▶ Source text
<<<<
About tires: There are very real differences between
auto tires and trailer tires. First, auto tires must
maintain traction during all road and driving maneuvers,
cornering, braking, etc., so they must have flexible sidewalls to maintain
traction.
Trailer tires need no traction except when the trailer brakes are applied,
so they are built for high speed durability and bruise
resistance under heavy loads.
They are usually bias-ply instead of radial construction. When automotive tires
are used on trailers, they can increase sway because of the sidewall flexibility.
Another difference is that automotive tires are built to provide a comfortable
ride, whereas special trailer tires (ST) are built for durability. Finally,
most RVs are out of service for long periods of time,
and when they are used, they’re
carrying heavy loads during very hot weather.
About that Sidewall: How old is the tire? On the sidewall you’ll find the
word “DOT” followed by an alphanumeric code. The last three digits
of this code tell the age. For example, if it says “DOT M20127,” the
last three digits reveal that the tire was manufactured in the 12th week of
1997. Of course, this doesn't indicate the decade, so you have to use a bit
of judgement
here.
Depending on the tire, you will find some or all of the following information
on the sidewall:
- CONSTRUCTION
TYPE _ Bias Ply vs. Radial
- APPLICATION TYPE _ (ST) Special Trailer, (P) Passenger
Car, (LT) Light Truck
- SIZE _ This can be shown in several ways:
- The Numeric System _ Sizes such as 4.80 X 8
are found on smaller trailer tires.
This indicates the tire
section width (4.80"), and the rim diameter (8").
Section width is the width of the tire at its widest point;
- The Alpha Numeric System _ This is common on
13 to15 inch trailer tires. Size B78 X 13C
indicates air chamber size (B), the 'Aspect
Ratio' (78),
the rim
diameter (13"), and the load range (C). The Aspect Ratio is determined
by dividing the height of a cross-section of the tire by the section width;
- The Metric System _ This is becoming very common.
Size ST205 75D 15 indicates the tire application
type (ST_special
trailer),
the
section
width (205mm),
the 'Aspect Ratio' (75), the construction type (D= bias
ply), and rim diameter (15");
- LOAD RANGE - The carrying capacity. This is now
stated as Load Range B, C or D, which correspond
respectively
with the old
standard, 4,
6 and 8 ply;
RIM SIZE _ Diameter and width must match the tire ;
- MAXIMUM PERMISSIBLE INFLATION PRESSURE - more on
this below.
>>>>
▶ Recorded data
<<<<
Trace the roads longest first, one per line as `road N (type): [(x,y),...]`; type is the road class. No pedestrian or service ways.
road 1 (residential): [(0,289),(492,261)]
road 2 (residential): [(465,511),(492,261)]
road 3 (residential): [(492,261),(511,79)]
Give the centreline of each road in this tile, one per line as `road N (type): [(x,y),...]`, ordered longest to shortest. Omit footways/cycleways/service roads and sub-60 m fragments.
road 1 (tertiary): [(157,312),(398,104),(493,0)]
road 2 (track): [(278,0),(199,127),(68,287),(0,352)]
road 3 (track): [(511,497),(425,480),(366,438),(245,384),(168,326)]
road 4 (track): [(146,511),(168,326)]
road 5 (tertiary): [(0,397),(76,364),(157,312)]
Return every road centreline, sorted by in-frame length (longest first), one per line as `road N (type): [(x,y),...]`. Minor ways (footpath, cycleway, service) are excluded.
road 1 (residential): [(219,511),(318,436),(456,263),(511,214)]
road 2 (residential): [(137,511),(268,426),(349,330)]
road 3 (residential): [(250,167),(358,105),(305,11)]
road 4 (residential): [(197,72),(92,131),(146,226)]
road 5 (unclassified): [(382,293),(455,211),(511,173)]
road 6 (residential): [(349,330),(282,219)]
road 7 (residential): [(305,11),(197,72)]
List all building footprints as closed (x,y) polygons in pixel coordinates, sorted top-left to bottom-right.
>>>>
<<<<
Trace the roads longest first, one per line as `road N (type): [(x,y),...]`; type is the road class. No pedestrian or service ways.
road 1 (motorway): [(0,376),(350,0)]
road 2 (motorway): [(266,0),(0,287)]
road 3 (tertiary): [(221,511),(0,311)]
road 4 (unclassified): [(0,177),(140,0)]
>>>>
<<<<
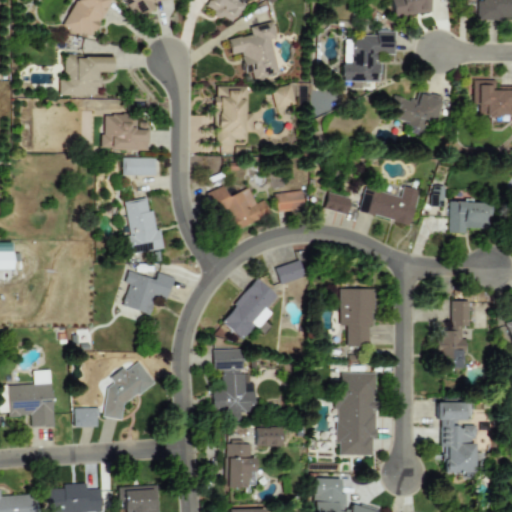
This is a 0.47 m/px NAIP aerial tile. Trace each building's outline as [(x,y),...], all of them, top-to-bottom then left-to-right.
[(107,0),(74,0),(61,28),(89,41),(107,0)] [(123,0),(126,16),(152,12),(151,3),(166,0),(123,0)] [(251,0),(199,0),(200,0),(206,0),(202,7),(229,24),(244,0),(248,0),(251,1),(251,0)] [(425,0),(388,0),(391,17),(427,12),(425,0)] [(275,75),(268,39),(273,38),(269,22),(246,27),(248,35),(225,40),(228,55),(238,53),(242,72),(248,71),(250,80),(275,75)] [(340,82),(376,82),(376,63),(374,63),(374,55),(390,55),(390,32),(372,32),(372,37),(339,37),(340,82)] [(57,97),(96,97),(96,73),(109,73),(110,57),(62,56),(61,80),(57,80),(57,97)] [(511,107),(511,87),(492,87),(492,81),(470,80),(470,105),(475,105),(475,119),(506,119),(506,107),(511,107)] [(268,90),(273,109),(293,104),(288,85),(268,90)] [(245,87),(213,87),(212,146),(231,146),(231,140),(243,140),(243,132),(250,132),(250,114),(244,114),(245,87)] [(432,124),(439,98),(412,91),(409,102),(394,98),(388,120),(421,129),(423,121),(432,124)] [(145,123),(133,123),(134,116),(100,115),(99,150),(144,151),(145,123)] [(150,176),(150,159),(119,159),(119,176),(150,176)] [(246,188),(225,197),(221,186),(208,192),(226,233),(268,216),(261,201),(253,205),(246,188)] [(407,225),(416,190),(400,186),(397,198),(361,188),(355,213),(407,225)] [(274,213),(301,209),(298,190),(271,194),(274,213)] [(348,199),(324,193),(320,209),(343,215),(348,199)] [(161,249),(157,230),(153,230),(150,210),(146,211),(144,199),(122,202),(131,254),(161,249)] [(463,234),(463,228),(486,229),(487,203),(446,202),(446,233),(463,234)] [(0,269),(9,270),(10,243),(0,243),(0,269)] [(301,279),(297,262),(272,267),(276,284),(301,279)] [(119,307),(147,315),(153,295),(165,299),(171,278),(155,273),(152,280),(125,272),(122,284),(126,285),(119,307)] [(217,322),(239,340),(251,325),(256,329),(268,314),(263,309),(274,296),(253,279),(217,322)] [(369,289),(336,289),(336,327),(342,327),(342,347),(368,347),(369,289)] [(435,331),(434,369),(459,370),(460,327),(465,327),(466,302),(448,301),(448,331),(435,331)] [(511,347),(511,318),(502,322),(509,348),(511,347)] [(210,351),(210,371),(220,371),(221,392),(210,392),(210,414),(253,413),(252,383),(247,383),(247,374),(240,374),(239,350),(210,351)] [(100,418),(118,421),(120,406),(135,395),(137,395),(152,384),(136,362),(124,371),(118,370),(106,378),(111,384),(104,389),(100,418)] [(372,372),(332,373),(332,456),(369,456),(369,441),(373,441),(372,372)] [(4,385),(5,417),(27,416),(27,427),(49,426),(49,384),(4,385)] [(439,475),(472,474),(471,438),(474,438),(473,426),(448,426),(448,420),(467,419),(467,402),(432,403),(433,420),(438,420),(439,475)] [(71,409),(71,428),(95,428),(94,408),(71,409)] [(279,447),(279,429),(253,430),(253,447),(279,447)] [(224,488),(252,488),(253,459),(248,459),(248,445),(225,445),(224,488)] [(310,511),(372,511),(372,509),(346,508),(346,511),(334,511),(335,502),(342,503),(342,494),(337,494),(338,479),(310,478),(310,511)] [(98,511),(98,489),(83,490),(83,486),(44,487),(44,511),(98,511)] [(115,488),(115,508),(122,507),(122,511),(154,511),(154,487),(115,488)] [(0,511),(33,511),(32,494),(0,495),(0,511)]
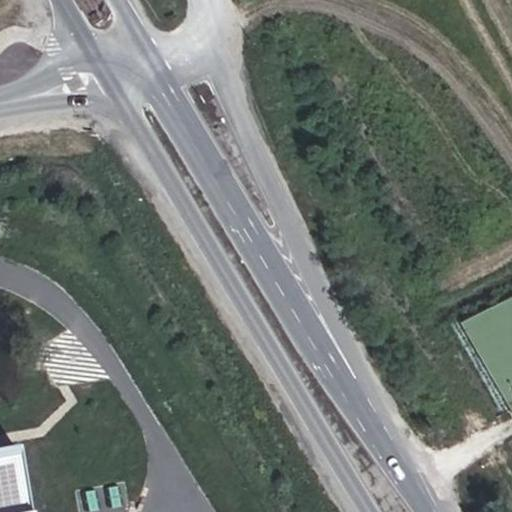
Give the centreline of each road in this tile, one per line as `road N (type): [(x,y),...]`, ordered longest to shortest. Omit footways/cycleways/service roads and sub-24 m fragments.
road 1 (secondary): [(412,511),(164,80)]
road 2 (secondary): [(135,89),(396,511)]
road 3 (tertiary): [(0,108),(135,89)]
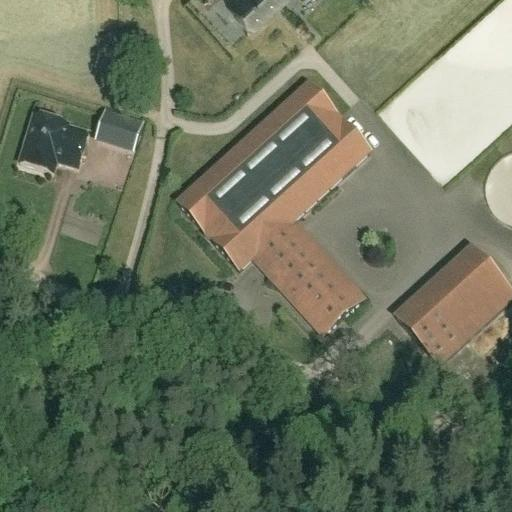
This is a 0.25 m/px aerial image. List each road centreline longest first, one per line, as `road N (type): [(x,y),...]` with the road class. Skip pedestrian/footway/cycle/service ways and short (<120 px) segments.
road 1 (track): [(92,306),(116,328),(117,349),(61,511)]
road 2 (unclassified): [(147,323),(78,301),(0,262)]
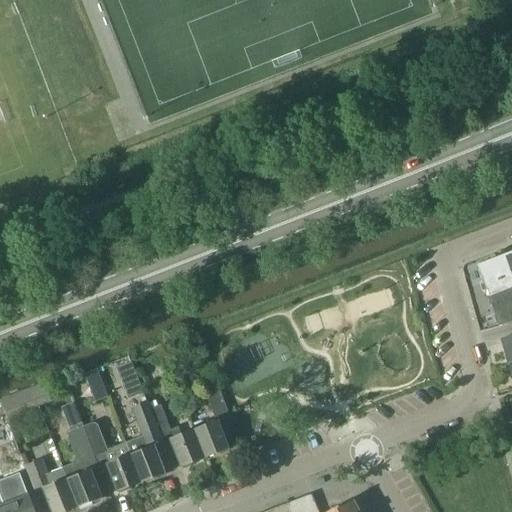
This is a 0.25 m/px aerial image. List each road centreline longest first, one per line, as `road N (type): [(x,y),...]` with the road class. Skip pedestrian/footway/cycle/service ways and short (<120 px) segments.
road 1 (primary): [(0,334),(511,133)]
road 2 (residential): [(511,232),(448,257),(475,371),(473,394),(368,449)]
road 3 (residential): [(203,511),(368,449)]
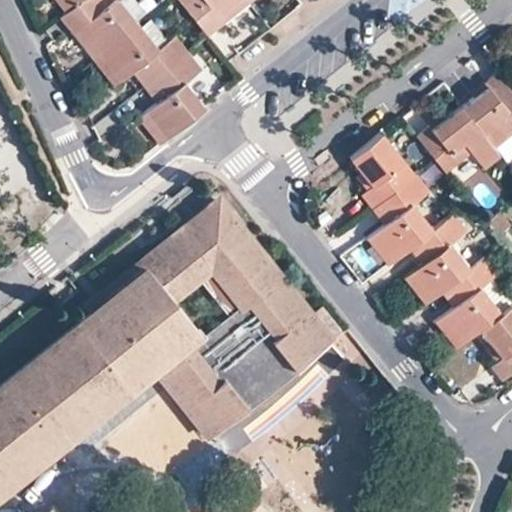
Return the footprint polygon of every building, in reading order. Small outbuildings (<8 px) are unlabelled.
>>>>
Pick up the trailer tire text after its last line, on maximum permissible inflation pressure, and keep writing it.

▶ Result for this exercise
- Certification Label: – Recreational vehicles manufactured since 1972
come with a certification label which provides the following information relating
to tires and loads:
- Gross Vehicle Weight Rating (GVWR)
- Gross Axle Weight Ratings (GAWR) for each axle
- Tire and rim sizes
- Recommended cold tire inflation pressures
This label can be found on several different
locations within your vehicle, but
if you can’t find it, look in the owner’s manual. The manual
also contains information about alternate tire sizes. If you are considering
changing
to a tire size other than those shown on the certification label, be sure to
consult with your vehicle manufacturer, tire dealer or tire manufacturer. Using
the wrong size tire can lead to tire failure.
Selection
of replacement tires: Trailer
tires are available as tire
alone or in tire-rim
sets. If
your current
rims are rusted, go for
the sets. It
is important
to match the new rim to the
old as regards the number of bolt holes
and their pattern.
Be sure
the 'bolt
circle' pattern
is the same
as the axle hub. The
bolt circle is described by
two numbers,
such as 5 x 5.5.
The first number is the
number of holes and the second
is the diameter in inches of an imaginary
circle passing through
the center of
each hole.
When replacing your trailer
tires/rims it is critical that
the proper size
and load range
be selected
in order to
match the load requirements
of the
trailer.
Make sure your tires say ST
on them, not P for passenger
or LT for light
truck. If you
do buy
a higher rated
tire don't
automatically
assume you can
pack more
stuff in your camper. The tires
are only one part of the system
which
determines the capacity
of
the trailer.
Tire maintenance: Rubber naturally
oxidizes over time and can
result in cracking
of the tire.
Scrubbing four
times
a year
with mild detergent
will remove
the oxidation. Avoid harsher
cleaners and degreasers, as
they can dry out
the rubber.
You will find that a nylon
scrub brush does an excellent
job cleaning
tires.
Your tire’s sidewall contains a statement such as, “Capacity 1200
lbs. at 50 p.s.i.” Keep that tire inflated to 50 psi and check it only
when the tires are cold. Resist the temptation to bleed off excess air when
the tires get hot, as this increased pressure due to heat has been taken into
consideration.
Measure tire pressure with a tire gauge, not by how the tire looks. A tire
can lose half its pressure and still not appear flat.
Underinflation causes excessive
tire wear, premature failure
and excessive
sway. It also
causes tires
to flex more than
they should,
which causes
increased friction
and heat buildup. An overinflated
tire will wear in the center,
while those
underinflated
will
show more
wear
at the edges.
While you’re checking your tires, be
sure to check your lug nuts for tightness. It’s a good idea to do this
every day you’re on the road.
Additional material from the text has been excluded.